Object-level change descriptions
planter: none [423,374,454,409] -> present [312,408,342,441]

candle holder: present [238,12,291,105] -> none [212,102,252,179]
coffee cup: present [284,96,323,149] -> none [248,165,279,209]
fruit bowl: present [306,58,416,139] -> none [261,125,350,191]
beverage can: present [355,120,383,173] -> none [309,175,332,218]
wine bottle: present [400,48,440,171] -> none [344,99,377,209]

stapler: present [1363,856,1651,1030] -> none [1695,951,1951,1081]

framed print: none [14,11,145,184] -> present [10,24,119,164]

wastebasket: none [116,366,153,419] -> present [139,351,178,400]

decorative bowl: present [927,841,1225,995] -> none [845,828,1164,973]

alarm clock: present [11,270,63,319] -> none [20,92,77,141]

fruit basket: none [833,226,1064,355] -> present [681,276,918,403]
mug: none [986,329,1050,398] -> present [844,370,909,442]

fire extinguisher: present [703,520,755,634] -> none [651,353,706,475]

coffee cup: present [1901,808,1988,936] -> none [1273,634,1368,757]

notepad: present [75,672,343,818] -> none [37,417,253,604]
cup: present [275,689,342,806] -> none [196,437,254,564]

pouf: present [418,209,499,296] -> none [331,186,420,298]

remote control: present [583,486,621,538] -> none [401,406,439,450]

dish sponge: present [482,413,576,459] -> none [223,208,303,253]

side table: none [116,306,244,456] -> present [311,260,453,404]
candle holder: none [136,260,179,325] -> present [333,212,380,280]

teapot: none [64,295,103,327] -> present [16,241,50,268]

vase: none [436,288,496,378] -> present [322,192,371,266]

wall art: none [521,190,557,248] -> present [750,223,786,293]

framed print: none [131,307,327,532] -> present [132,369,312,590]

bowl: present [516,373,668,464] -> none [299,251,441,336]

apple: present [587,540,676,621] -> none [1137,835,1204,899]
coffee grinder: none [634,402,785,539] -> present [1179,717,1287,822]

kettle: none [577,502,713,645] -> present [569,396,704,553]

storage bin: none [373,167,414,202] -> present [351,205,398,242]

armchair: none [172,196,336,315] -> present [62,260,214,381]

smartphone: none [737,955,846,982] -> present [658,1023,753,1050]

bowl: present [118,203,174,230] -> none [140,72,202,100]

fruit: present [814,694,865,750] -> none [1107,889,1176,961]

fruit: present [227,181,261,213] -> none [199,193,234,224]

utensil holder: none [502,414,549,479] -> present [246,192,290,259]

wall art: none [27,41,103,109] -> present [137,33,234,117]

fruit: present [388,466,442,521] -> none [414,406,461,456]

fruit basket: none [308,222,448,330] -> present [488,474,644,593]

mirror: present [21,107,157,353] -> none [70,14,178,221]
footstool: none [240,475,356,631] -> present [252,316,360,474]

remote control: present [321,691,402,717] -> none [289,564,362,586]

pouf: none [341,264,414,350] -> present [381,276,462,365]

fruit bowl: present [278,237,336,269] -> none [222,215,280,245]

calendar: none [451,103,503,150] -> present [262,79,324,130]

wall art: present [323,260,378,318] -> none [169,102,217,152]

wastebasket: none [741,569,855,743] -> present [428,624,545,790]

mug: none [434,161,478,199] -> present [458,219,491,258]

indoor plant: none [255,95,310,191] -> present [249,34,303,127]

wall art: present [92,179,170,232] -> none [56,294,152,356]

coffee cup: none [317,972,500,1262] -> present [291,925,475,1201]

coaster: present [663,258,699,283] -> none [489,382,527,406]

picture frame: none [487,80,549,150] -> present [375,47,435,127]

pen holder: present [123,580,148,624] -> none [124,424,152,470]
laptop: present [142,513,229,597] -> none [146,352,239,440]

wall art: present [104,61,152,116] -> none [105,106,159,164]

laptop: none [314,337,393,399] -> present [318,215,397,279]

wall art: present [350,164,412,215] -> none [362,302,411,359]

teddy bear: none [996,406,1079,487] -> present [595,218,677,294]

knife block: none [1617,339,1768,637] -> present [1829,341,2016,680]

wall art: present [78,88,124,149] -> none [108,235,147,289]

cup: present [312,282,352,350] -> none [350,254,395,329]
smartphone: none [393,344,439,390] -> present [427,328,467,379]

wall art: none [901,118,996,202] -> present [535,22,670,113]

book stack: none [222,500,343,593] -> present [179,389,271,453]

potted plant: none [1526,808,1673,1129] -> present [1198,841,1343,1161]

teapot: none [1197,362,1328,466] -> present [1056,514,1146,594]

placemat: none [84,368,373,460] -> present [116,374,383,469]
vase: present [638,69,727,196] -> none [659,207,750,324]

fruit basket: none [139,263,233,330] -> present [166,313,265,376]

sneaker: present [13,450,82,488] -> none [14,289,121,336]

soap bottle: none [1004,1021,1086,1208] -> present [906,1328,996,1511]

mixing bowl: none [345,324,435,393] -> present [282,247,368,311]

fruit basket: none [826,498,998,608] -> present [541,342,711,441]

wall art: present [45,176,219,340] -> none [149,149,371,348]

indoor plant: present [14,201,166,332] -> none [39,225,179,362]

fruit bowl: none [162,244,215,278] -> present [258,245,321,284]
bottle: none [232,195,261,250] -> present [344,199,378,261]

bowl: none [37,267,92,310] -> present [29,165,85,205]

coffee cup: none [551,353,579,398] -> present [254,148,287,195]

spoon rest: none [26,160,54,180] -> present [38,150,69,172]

§ How to complete this task
Given the records above, return exactly the lines starting at the line containing "fruit basket: none [833,226,1064,355]" and ending at the line containing "cup: present [275,689,342,806]", including both.

§ Answer space
fruit basket: none [833,226,1064,355] -> present [681,276,918,403]
mug: none [986,329,1050,398] -> present [844,370,909,442]

fire extinguisher: present [703,520,755,634] -> none [651,353,706,475]

coffee cup: present [1901,808,1988,936] -> none [1273,634,1368,757]

notepad: present [75,672,343,818] -> none [37,417,253,604]
cup: present [275,689,342,806] -> none [196,437,254,564]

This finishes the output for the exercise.